• [Text segment]

# # # # #

Great draft, @ntijanic!

It's OK that numbers are also wfprov:Artifact - they don't have to be files. I guess just value (rdf:value?) would make sense. In Taverna's workflow traces there's also UUID-like identifiers on the outputs so they can be cited elsewhere - but I don't think we need to require this. (This would make it easier to see that a workflow output value was the same ITEM as the one at a process run output, not just accidentally the same bytes).

We have to be careful about how we reference the workflow steps so we get the identifiers straight, so how you do process: wf.yaml#s1 should be correct - each ProcessRun is an enactment of the step defined in the workflow (wfdesc:Process).

I guess some confusion comes with the term.. in early wfdesc drafts we used to call all the wfdesc terms *Description to say that they are the plans for execution, so a wfdesc:Workflow is a workflow plan/description, and equivalent for wfdesc:Process. (It was dropped as the namespace already says desc :)

I'll go through the scatter considerations in a separate comment.

stain · 2016-03-15T20:10:16Z

First of all, perhaps it's useful to look at this recent release candidate for updating the wfdesc and wfprov ontologies. They should be made live some time later this month when we have finished reviewing them - feel free to help!)

# # # # #

• [Data for review]
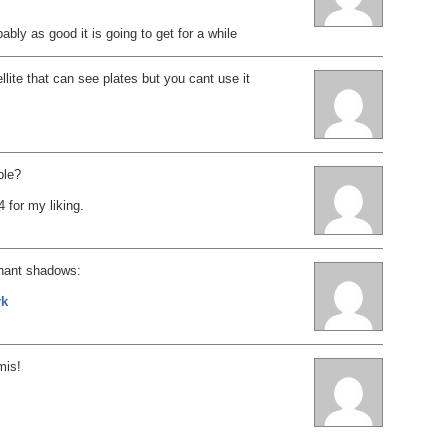
obably as good it is going to get for a while
llite that can see plates but you cant use it
ble?
4 for my liking.
hant shadows:
rk
mis!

# # # # #

• [Instruction] In the comment thread about the wfprov and wfdesc ontologies, explain in one to three sentences why the wfdesc terms no longer carry the "Description" suffix used in early drafts. The rows play no part in what comes next.

• [Your solution] Early wfdesc drafts named every term *Description to show that the terms are plans for execution; a wfdesc:Workflow, for example, is a workflow plan or description. The suffix was dropped because the namespace already says "desc".